NEC’s Early Defect Prediction
Presentation 22.3 in the Digital Circuit Innovations track was from researchers at NEC who demonstrated a method for detecting failures in integrated circuits. The motivation for this technique is twofold. In the long term, the semiconductor market will grow fastest in the embedded world; companies have identified medical and automotive applications as key targets. Both of these industries do not tolerate failure well; if a PC component dies, it’s really not a big deal. However, if a brake controller, or an implanted insulin monitor breaks, or worse yet, experiences silent data corruption, someone could easily die. The second trend is that as manufacturing moves to finer and finer geometries, the error rate increases exponentially. The end result is that designers must begin to actively plan for failures in the field, and figure out how to continue operation.

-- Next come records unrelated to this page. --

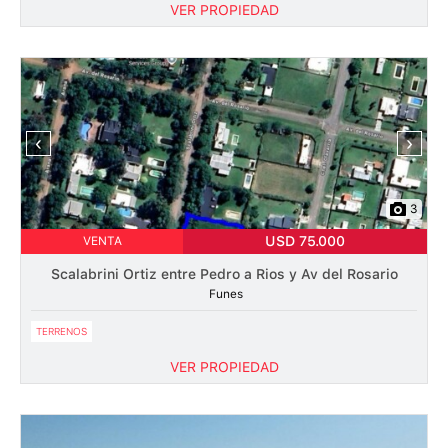
VER PROPIEDAD
‹
›
3
USD 75.000
VENTA
Scalabrini Ortiz entre Pedro a Rios y Av del Rosario
Funes
TERRENOS
VER PROPIEDAD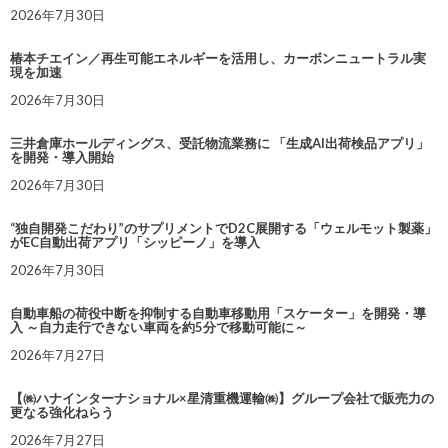
2026年7月30日
椿本チエイン／再生可能エネルギーを活用し、カーボンニュートラル実
現を加速
2026年7月30日
三井倉庫ホールディングス、受託物流業務に 「生成AI出荷検品アプリ」
を開発・導入開始
2026年7月30日
“独自開発こだわり”のサプリメントでD2C展開する「ウェルモット製薬」
がEC自動出荷アプリ「シッピーノ」を導入
2026年7月30日
自動車船の荷役中断を抑制する自動車移動用「スケーター」を開発・導
入 ～自力走行できない車両を約5分で移動可能に～
2026年7月27日
【㈱ハナインターナショナル×星清重機運輸㈱】グループ会社で販売力の
更なる強化ねらう
2026年7月27日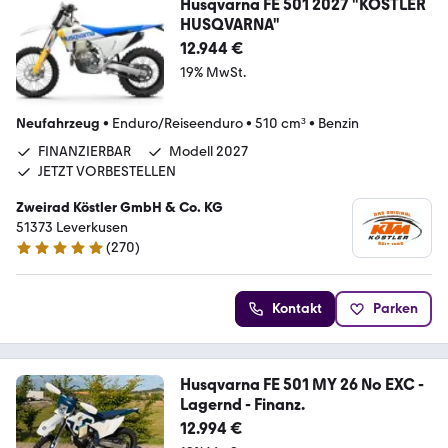
Husqvarna FE 501 2027 "KÖSTLER
HUSQVARNA"
12.944 €
19% MwSt.
Neufahrzeug
•
Enduro/Reiseenduro
•
510 cm³
•
Benzin
FINANZIERBAR
Modell 2027
JETZT VORBESTELLEN
Zweirad Köstler GmbH & Co. KG
51373 Leverkusen
(
270
)
4.8 Sterne
Kontakt
Parken
Husqvarna FE 501 MY 26 No EXC -
Lagernd - Finanz.
12.994 €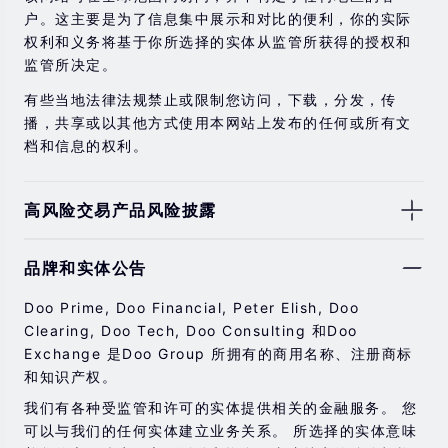
户。这主要是为了信息集中展示和对比的便利，你的实际
权利和义务将基于你所选择的实体从监管所获得的授权和
监管所决定。
有些当地法律法规禁止或限制您访问，下载，分发，传
播，共享或以其他方式使用本网站上发布的任何或所有文
档和信息的权利。
高风险交易产品风险披露
由于基础金融工具的价值和价格会有剧烈变动，股票，证
品牌和实体公告
券，期货，差价合约和其他金融产品交易涉及高风险，可
能会在短时间内发生超过您的初始投资的大额亏损。
Doo Prime, Doo Financial, Peter Elish, Doo
过去的投资表现并不代表其未来的表现。
Clearing, Doo Tech, Doo Consulting 和Doo
Exchange 是Doo Group 所拥有的商用名称、注册商标
在与我们进行任何交易之前，请确保您完全了解使用相应
和知识产权。
金融工具进行交易的风险。 如果您不了解此处说明的风
险，则应寻求独立的专业建议。
我们有各种受监管和许可的实体提供相关的金融服务。 您
可以与我们的任何实体建立业务关系。 所选择的实体意味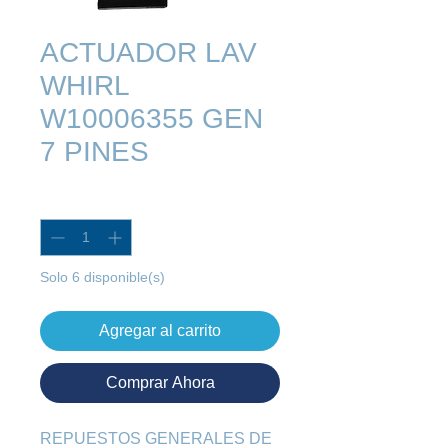
ACTUADOR LAV
WHIRL
W10006355 GEN
7 PINES
Cantidad
*
Solo 6 disponible(s)
Agregar al carrito
Comprar Ahora
REPUESTOS GENERALES DE 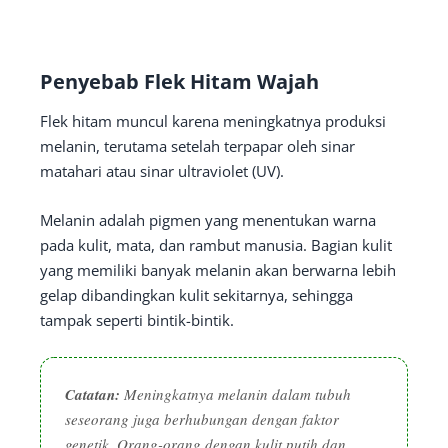
Penyebab Flek
H
itam Wajah
Flek hitam muncul karena meningkatnya produksi
melanin, terutama setelah terpapar oleh sinar
matahari atau sinar ultraviolet (UV).
Melanin adalah pigmen yang menentukan warna
pada kulit, mata, dan rambut manusia. Bagian kulit
yang memiliki banyak melanin akan berwarna lebih
gelap dibandingkan kulit sekitarnya, sehingga
tampak seperti bintik-bintik.
Catatan:
Meningkatnya melanin dalam tubuh
seseorang juga berhubungan dengan faktor
genetik. Orang-orang dengan kulit putih dan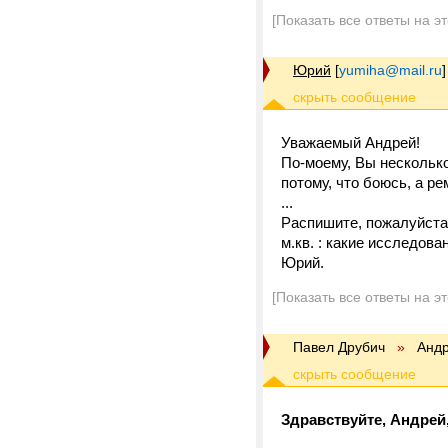
[Показать все ответы на э
Юрий
[
yumiha@mail.ru
]
Уважаемый Андрей!
По-моему, Вы несколько
потому, что боюсь, а р
...
Распишите, пожалуйста
м.кв. : какие исследова
Юрий.
[Показать все ответы на э
Павел Друбич
»
Андр
Здравствуйте, Андрей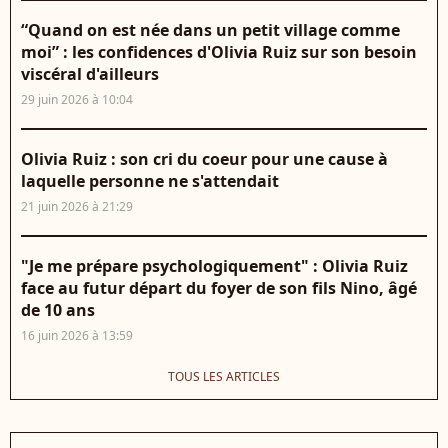
“Quand on est née dans un petit village comme
moi” : les confidences d'Olivia Ruiz sur son besoin
viscéral d'ailleurs
29 juin 2026 à 10:04
Olivia Ruiz : son cri du coeur pour une cause à
laquelle personne ne s'attendait
21 juin 2026 à 21:29
"Je me prépare psychologiquement" : Olivia Ruiz
face au futur départ du foyer de son fils Nino, âgé
de 10 ans
16 juin 2026 à 13:59
TOUS LES ARTICLES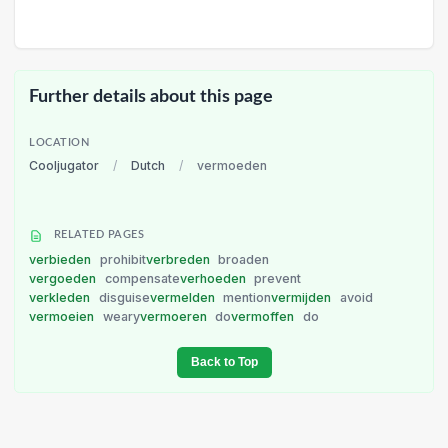
Further details about this page
LOCATION
Cooljugator
/
Dutch
/
vermoeden
RELATED PAGES
verbieden
prohibit
verbreden
broaden
vergoeden
compensate
verhoeden
prevent
verkleden
disguise
vermelden
mention
vermijden
avoid
vermoeien
weary
vermoeren
do
vermoffen
do
Back to Top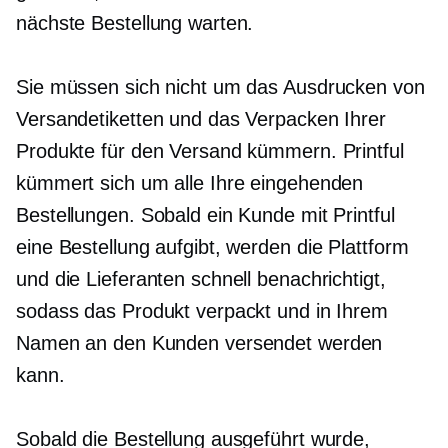
nächste Bestellung warten.
Sie müssen sich nicht um das Ausdrucken von
Versandetiketten und das Verpacken Ihrer
Produkte für den Versand kümmern. Printful
kümmert sich um alle Ihre eingehenden
Bestellungen. Sobald ein Kunde mit Printful
eine Bestellung aufgibt, werden die Plattform
und die Lieferanten schnell benachrichtigt,
sodass das Produkt verpackt und in Ihrem
Namen an den Kunden versendet werden
kann.
Sobald die Bestellung ausgeführt wurde,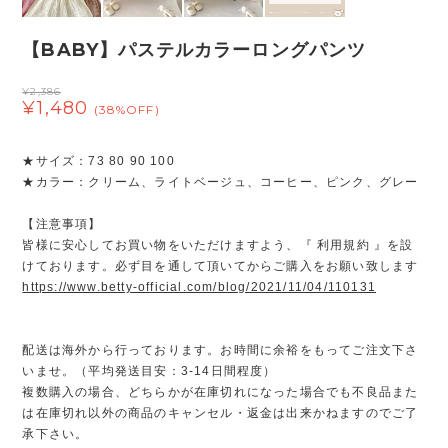
【BABY】パステルカラーロングパンツ
¥2,386
¥1,480
(38%OFF)
★サイズ：73 80 90 100
★カラー：クリーム、ライトベージュ、コーヒー、ピンク、グレー
【注意事項】
皆様に安心してお買い物をいただけますよう、『 利用規約 』を設
けております。必ず目を通して頂いてからご購入をお願い致します
https://www.betty-official.com/blog/2021/11/04/110131
配送は海外から行っております。お時間に余裕をもってご注文下さ
いませ。（平均発送目安：3-14日間程度）
複数購入の場合、どちらかが在庫切れになった場合でも不良品また
は在庫切れ以外の商品のキャンセル・返金は出来かねますのでご了
承下さい。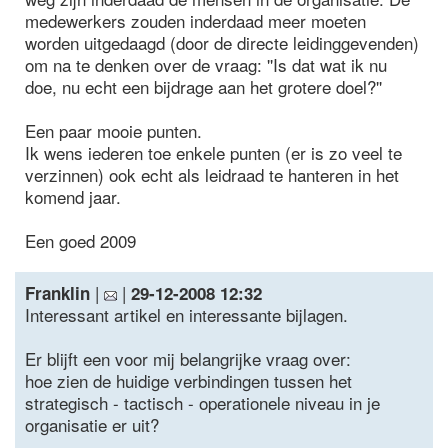
medewerkers zouden inderdaad meer moeten
worden uitgedaagd (door de directe leidinggevenden)
om na te denken over de vraag: ''Is dat wat ik nu
doe, nu echt een bijdrage aan het grotere doel?''
Een paar mooie punten.
Ik wens iederen toe enkele punten (er is zo veel te
verzinnen) ook echt als leidraad te hanteren in het
komend jaar.
Een goed 2009
|
|
Franklin
29-12-2008 12:32
Interessant artikel en interessante bijlagen.
Er blijft een voor mij belangrijke vraag over:
hoe zien de huidige verbindingen tussen het
strategisch - tactisch - operationele niveau in je
organisatie er uit?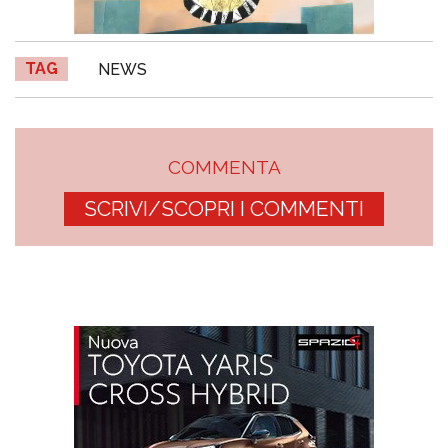
TAG
NEWS
COMMENTA
SCRIVI/SCOPRI I COMMENTI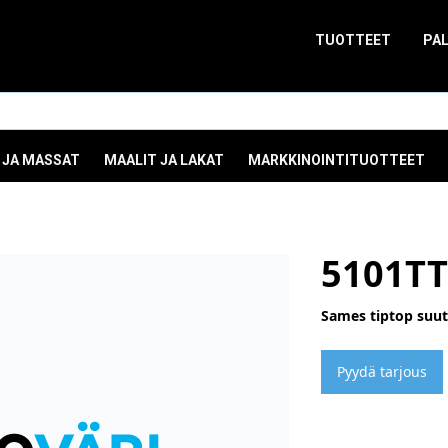
TUOTTEET
PA
 JA MASSAT
MAALIT JA LAKAT
MARKKINOINTITUOTTEET
5101TT
Sames tiptop suuti
Pyydä tarjous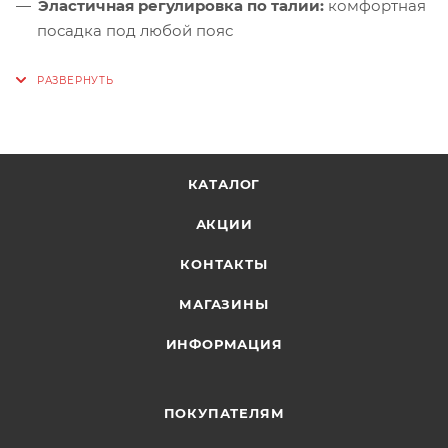
Эластичная регулировка по талии:
комфортная
посадка под любой пояс
Влагозащитные молнии по низу:
+ регулировка
объёма — легко надевать поверх обуви
Задний карман-мешок:
брюки компактно
складываются в собственный карман
КАТАЛОГ
АКЦИИ
КОНТАКТЫ
МАГАЗИНЫ
ИНФОРМАЦИЯ
ПОКУПАТЕЛЯМ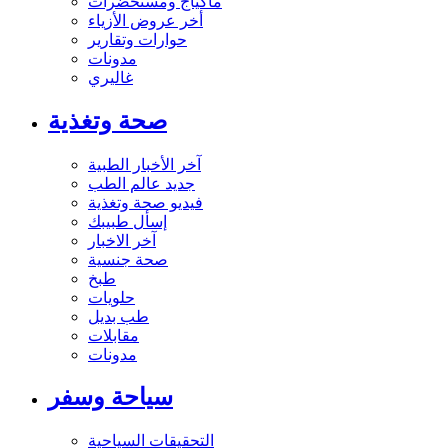
ماكياج ومستحضرات
أخر عروض الأزياء
حوارات وتقارير
مدونات
غاليري
صحة وتغذية
آخر الأخبار الطبية
جديد عالم الطب
فيديو صحة وتغذية
إسأل طبيبك
آخر الاخبار
صحة جنسية
طبخ
حلويات
طب بديل
مقابلات
مدونات
سياحة وسفر
التحقيقات السياحية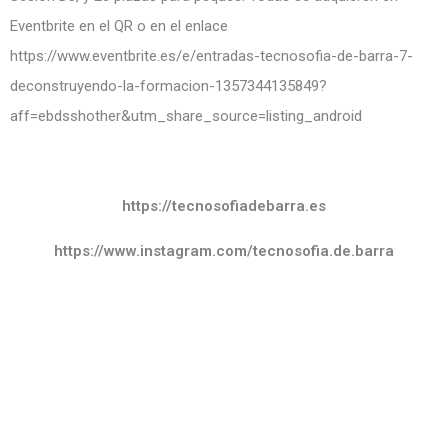
Eventbrite en el QR o en el enlace
https://www.eventbrite.es/e/entradas-tecnosofia-de-barra-7-
deconstruyendo-la-formacion-1357344135849?
aff=ebdsshother&utm_share_source=listing_android
https://tecnosofiadebarra.es
https://www.instagram.com/tecnosofia.de.barra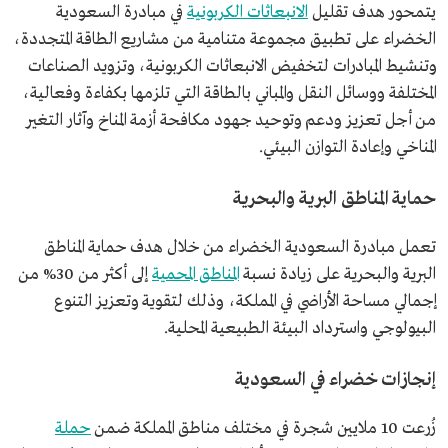
يتمحور هدف تقليل
الانبعاثات الكربونية
في مبادرة السعودية
الخضراء على تطبيق مجموعة متنامية من مشاريع الطاقة المتجددة،
وتنشيط المبادرات لتخفيض الانبعاثات الكربونية، وتزويد الصناعات
المختلفة ووسائل النقل والمباني بالطاقة التي تلزمها بكفاءة وفعالية،
من أجل تعزيز ودعم وتوحيد جهود مكافحة أزمة المناخ وآثار التغير
المناخي وإعادة التوازن البيئي.
حماية المناطق البرية والبحرية
تعمل مبادرة السعودية الخضراء من خلال هدف حماية المناطق
البرية والبحرية على زيادة نسبة
المناطق المحمية
إلى أكثر من 30% من
إجمالي مساحة الأراضي في المملكة، وذلك لتقوية وتعزيز التنوع
البيولوجي واسترداد البيئة الطبيعية المحلية.
إنجازات خضراء في السعودية
زُرعت 10 ملايين شجرة في مختلف مناطق المملكة ضمن
حملة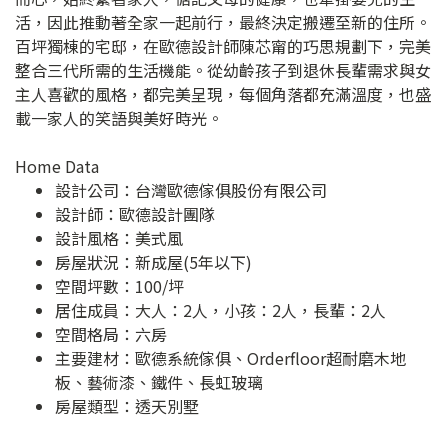
活，因此推動著全家一起前行，最終決定搬遷至新的住所。
百坪獨棟的宅邸，在歐德設計師陳芯甯的巧思規劃下，完美
整合三代所需的生活機能。從幼齡孩子到退休長輩需求與女
主人喜歡的風格，都完美呈現，每個角落都充滿溫度，也盛
載一家人的笑語與美好時光。
Home Data
設計公司：
台灣歐德傢俱股份有限公司
設計師：歐德設計團隊
設計風格：美式風
房屋狀況：新成屋(5年以下)
空間坪數：100/坪
居住成員：大人：2人，小孩：2人，長輩：2人
空間格局：六房
主要建材：歐德系統傢俱、Orderfloor超耐磨木地
板、藝術漆、鐵件、長虹玻璃
房屋類型：透天別墅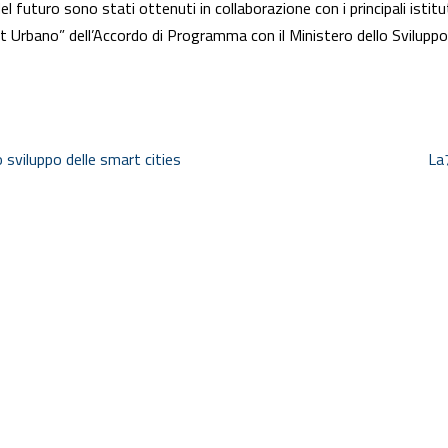
l futuro sono stati ottenuti in collaborazione con i principali istitu
ct Urbano” dell’Accordo di Programma con il Ministero dello Svilup
sviluppo delle smart cities
La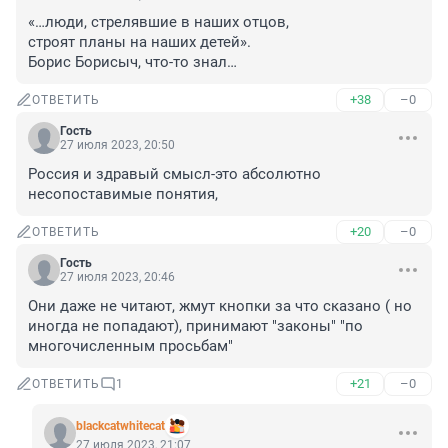
«…люди, стрелявшие в наших отцов,

строят планы на наших детей». 

Борис Борисыч, что-то знал…
+38
–0
ОТВЕТИТЬ
Гость
27 июля 2023, 20:50
Россия и здравый смысл-это абсолютно 
несопоставимые понятия,
+20
–0
ОТВЕТИТЬ
Гость
27 июля 2023, 20:46
Они даже не читают, жмут кнопки за что сказано ( но 
иногда не попадают), принимают "законы" "по 
многочисленным просьбам"
+21
–0
ОТВЕТИТЬ
1
blackcatwhitecat
27 июля 2023, 21:07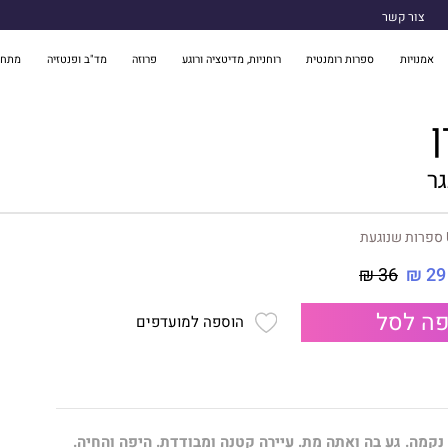
צור קשר
אמנויות
ספרות רומנטית
רוחניות, מדיטציה ורוגע
פרוזה
מד"ב ופנטזיה
מתח 
גר
געת
36 ₪
29 ₪
ה לסל
הוספה למועדפים
נקמה. גע בה ואתה מת. עיירה קטנה ומבודדת. היפה והחיה.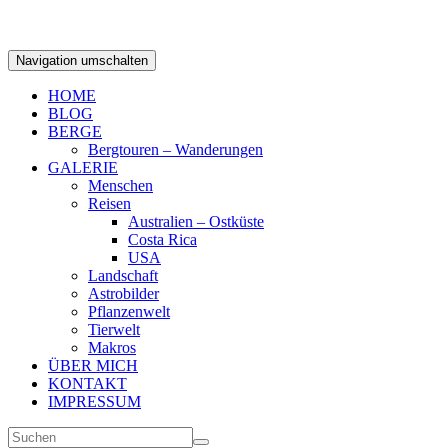
Navigation umschalten
HOME
BLOG
BERGE
Bergtouren – Wanderungen
GALERIE
Menschen
Reisen
Australien – Ostküste
Costa Rica
USA
Landschaft
Astrobilder
Pflanzenwelt
Tierwelt
Makros
ÜBER MICH
KONTAKT
IMPRESSUM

Figure 4 – Defect Prediction Flip Flop
NEC uses what they call a ‘defect prediction flip flop’ (DPFF) to sense the total path delay in a small logic block. Failures that occur gradually over time will manifest as increasing path delays, until the delay exceeds the cycle time. Detecting such a pattern is a relatively simple matter. If the path delay exceeds a threshold value for several consecutive cycles, then a failure is likely to occur. This ensures that a transient failure will not trigger erroneously. As an example, NEC manufactured a 330MHz test chip with a pseudo-defect circuit. The cycle time is 3.03ns, and the ‘warning’ band was set at 95ps, with a threshold of ~2.93ns
The DPFF is used in conjunction with fine grained redundancy. The entire logic portion of a chip can be broken up into small regions, with a DPFF between each region. When a failure is likely, the DPFF switches off the main logic block and has the back up take over; this sort of ‘logic failover’ prevents any errors from occurring. The only way for a fatal error to occur is if both a logical block and the redundant block are hit by errors. However, since the logic can be divided into very small blocks, this is unlikely to happen (imagine redundancy at the functional unit level, versus at the core level). According to NEC’s experimental results, their early defect prediction and fine grained redundancy is superior to 4 way redundancy without prediction, but only uses 2.5x the area of a normal design. After 2 defects, 81% of the NEC test chips were still functional, and 59% were functional after 5 defects, compared to 33% and 1% respectively for a 3 way redundant architecture.